§ **Exercise brief**
Lines before the one with "- simple: false" are left out; return that line and all that follow it, exactly, through the end of the data.

====

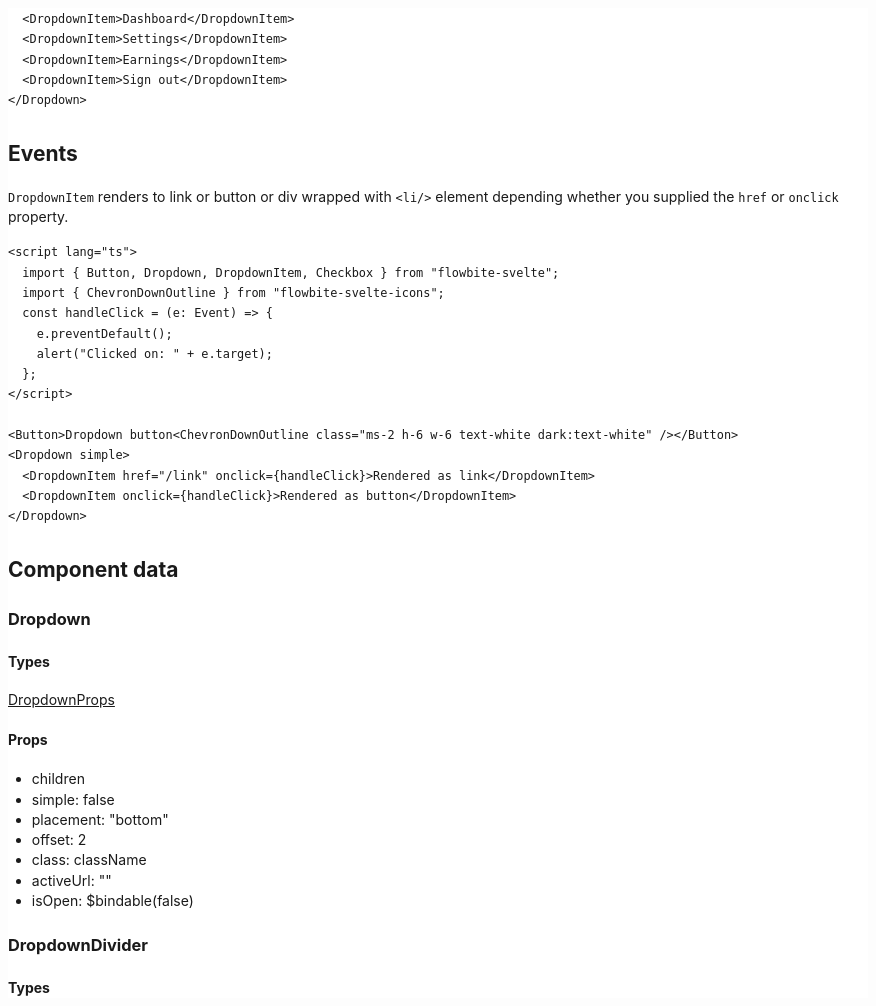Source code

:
 ```svelte
  <DropdownItem>Dashboard</DropdownItem>
  <DropdownItem>Settings</DropdownItem>
  <DropdownItem>Earnings</DropdownItem>
  <DropdownItem>Sign out</DropdownItem>
</Dropdown>
```

## Events

`DropdownItem` renders to link or button or div wrapped with `<li/>` element depending whether you supplied the `href` or `onclick` property.

```svelte
<script lang="ts">
  import { Button, Dropdown, DropdownItem, Checkbox } from "flowbite-svelte";
  import { ChevronDownOutline } from "flowbite-svelte-icons";
  const handleClick = (e: Event) => {
    e.preventDefault();
    alert("Clicked on: " + e.target);
  };
</script>

<Button>Dropdown button<ChevronDownOutline class="ms-2 h-6 w-6 text-white dark:text-white" /></Button>
<Dropdown simple>
  <DropdownItem href="/link" onclick={handleClick}>Rendered as link</DropdownItem>
  <DropdownItem onclick={handleClick}>Rendered as button</DropdownItem>
</Dropdown>
```

## Component data

### Dropdown

#### Types

[DropdownProps](https://github.com/themesberg/flowbite-svelte/blob/main/src/lib/types.ts#L579)

#### Props

- children
- simple: false
- placement: "bottom"
- offset: 2
- class: className
- activeUrl: ""
- isOpen: $bindable(false)

### DropdownDivider

#### Types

====

§ **Result of this task**
- simple: false
- placement: "bottom"
- offset: 2
- class: className
- activeUrl: ""
- isOpen: $bindable(false)

### DropdownDivider

#### Types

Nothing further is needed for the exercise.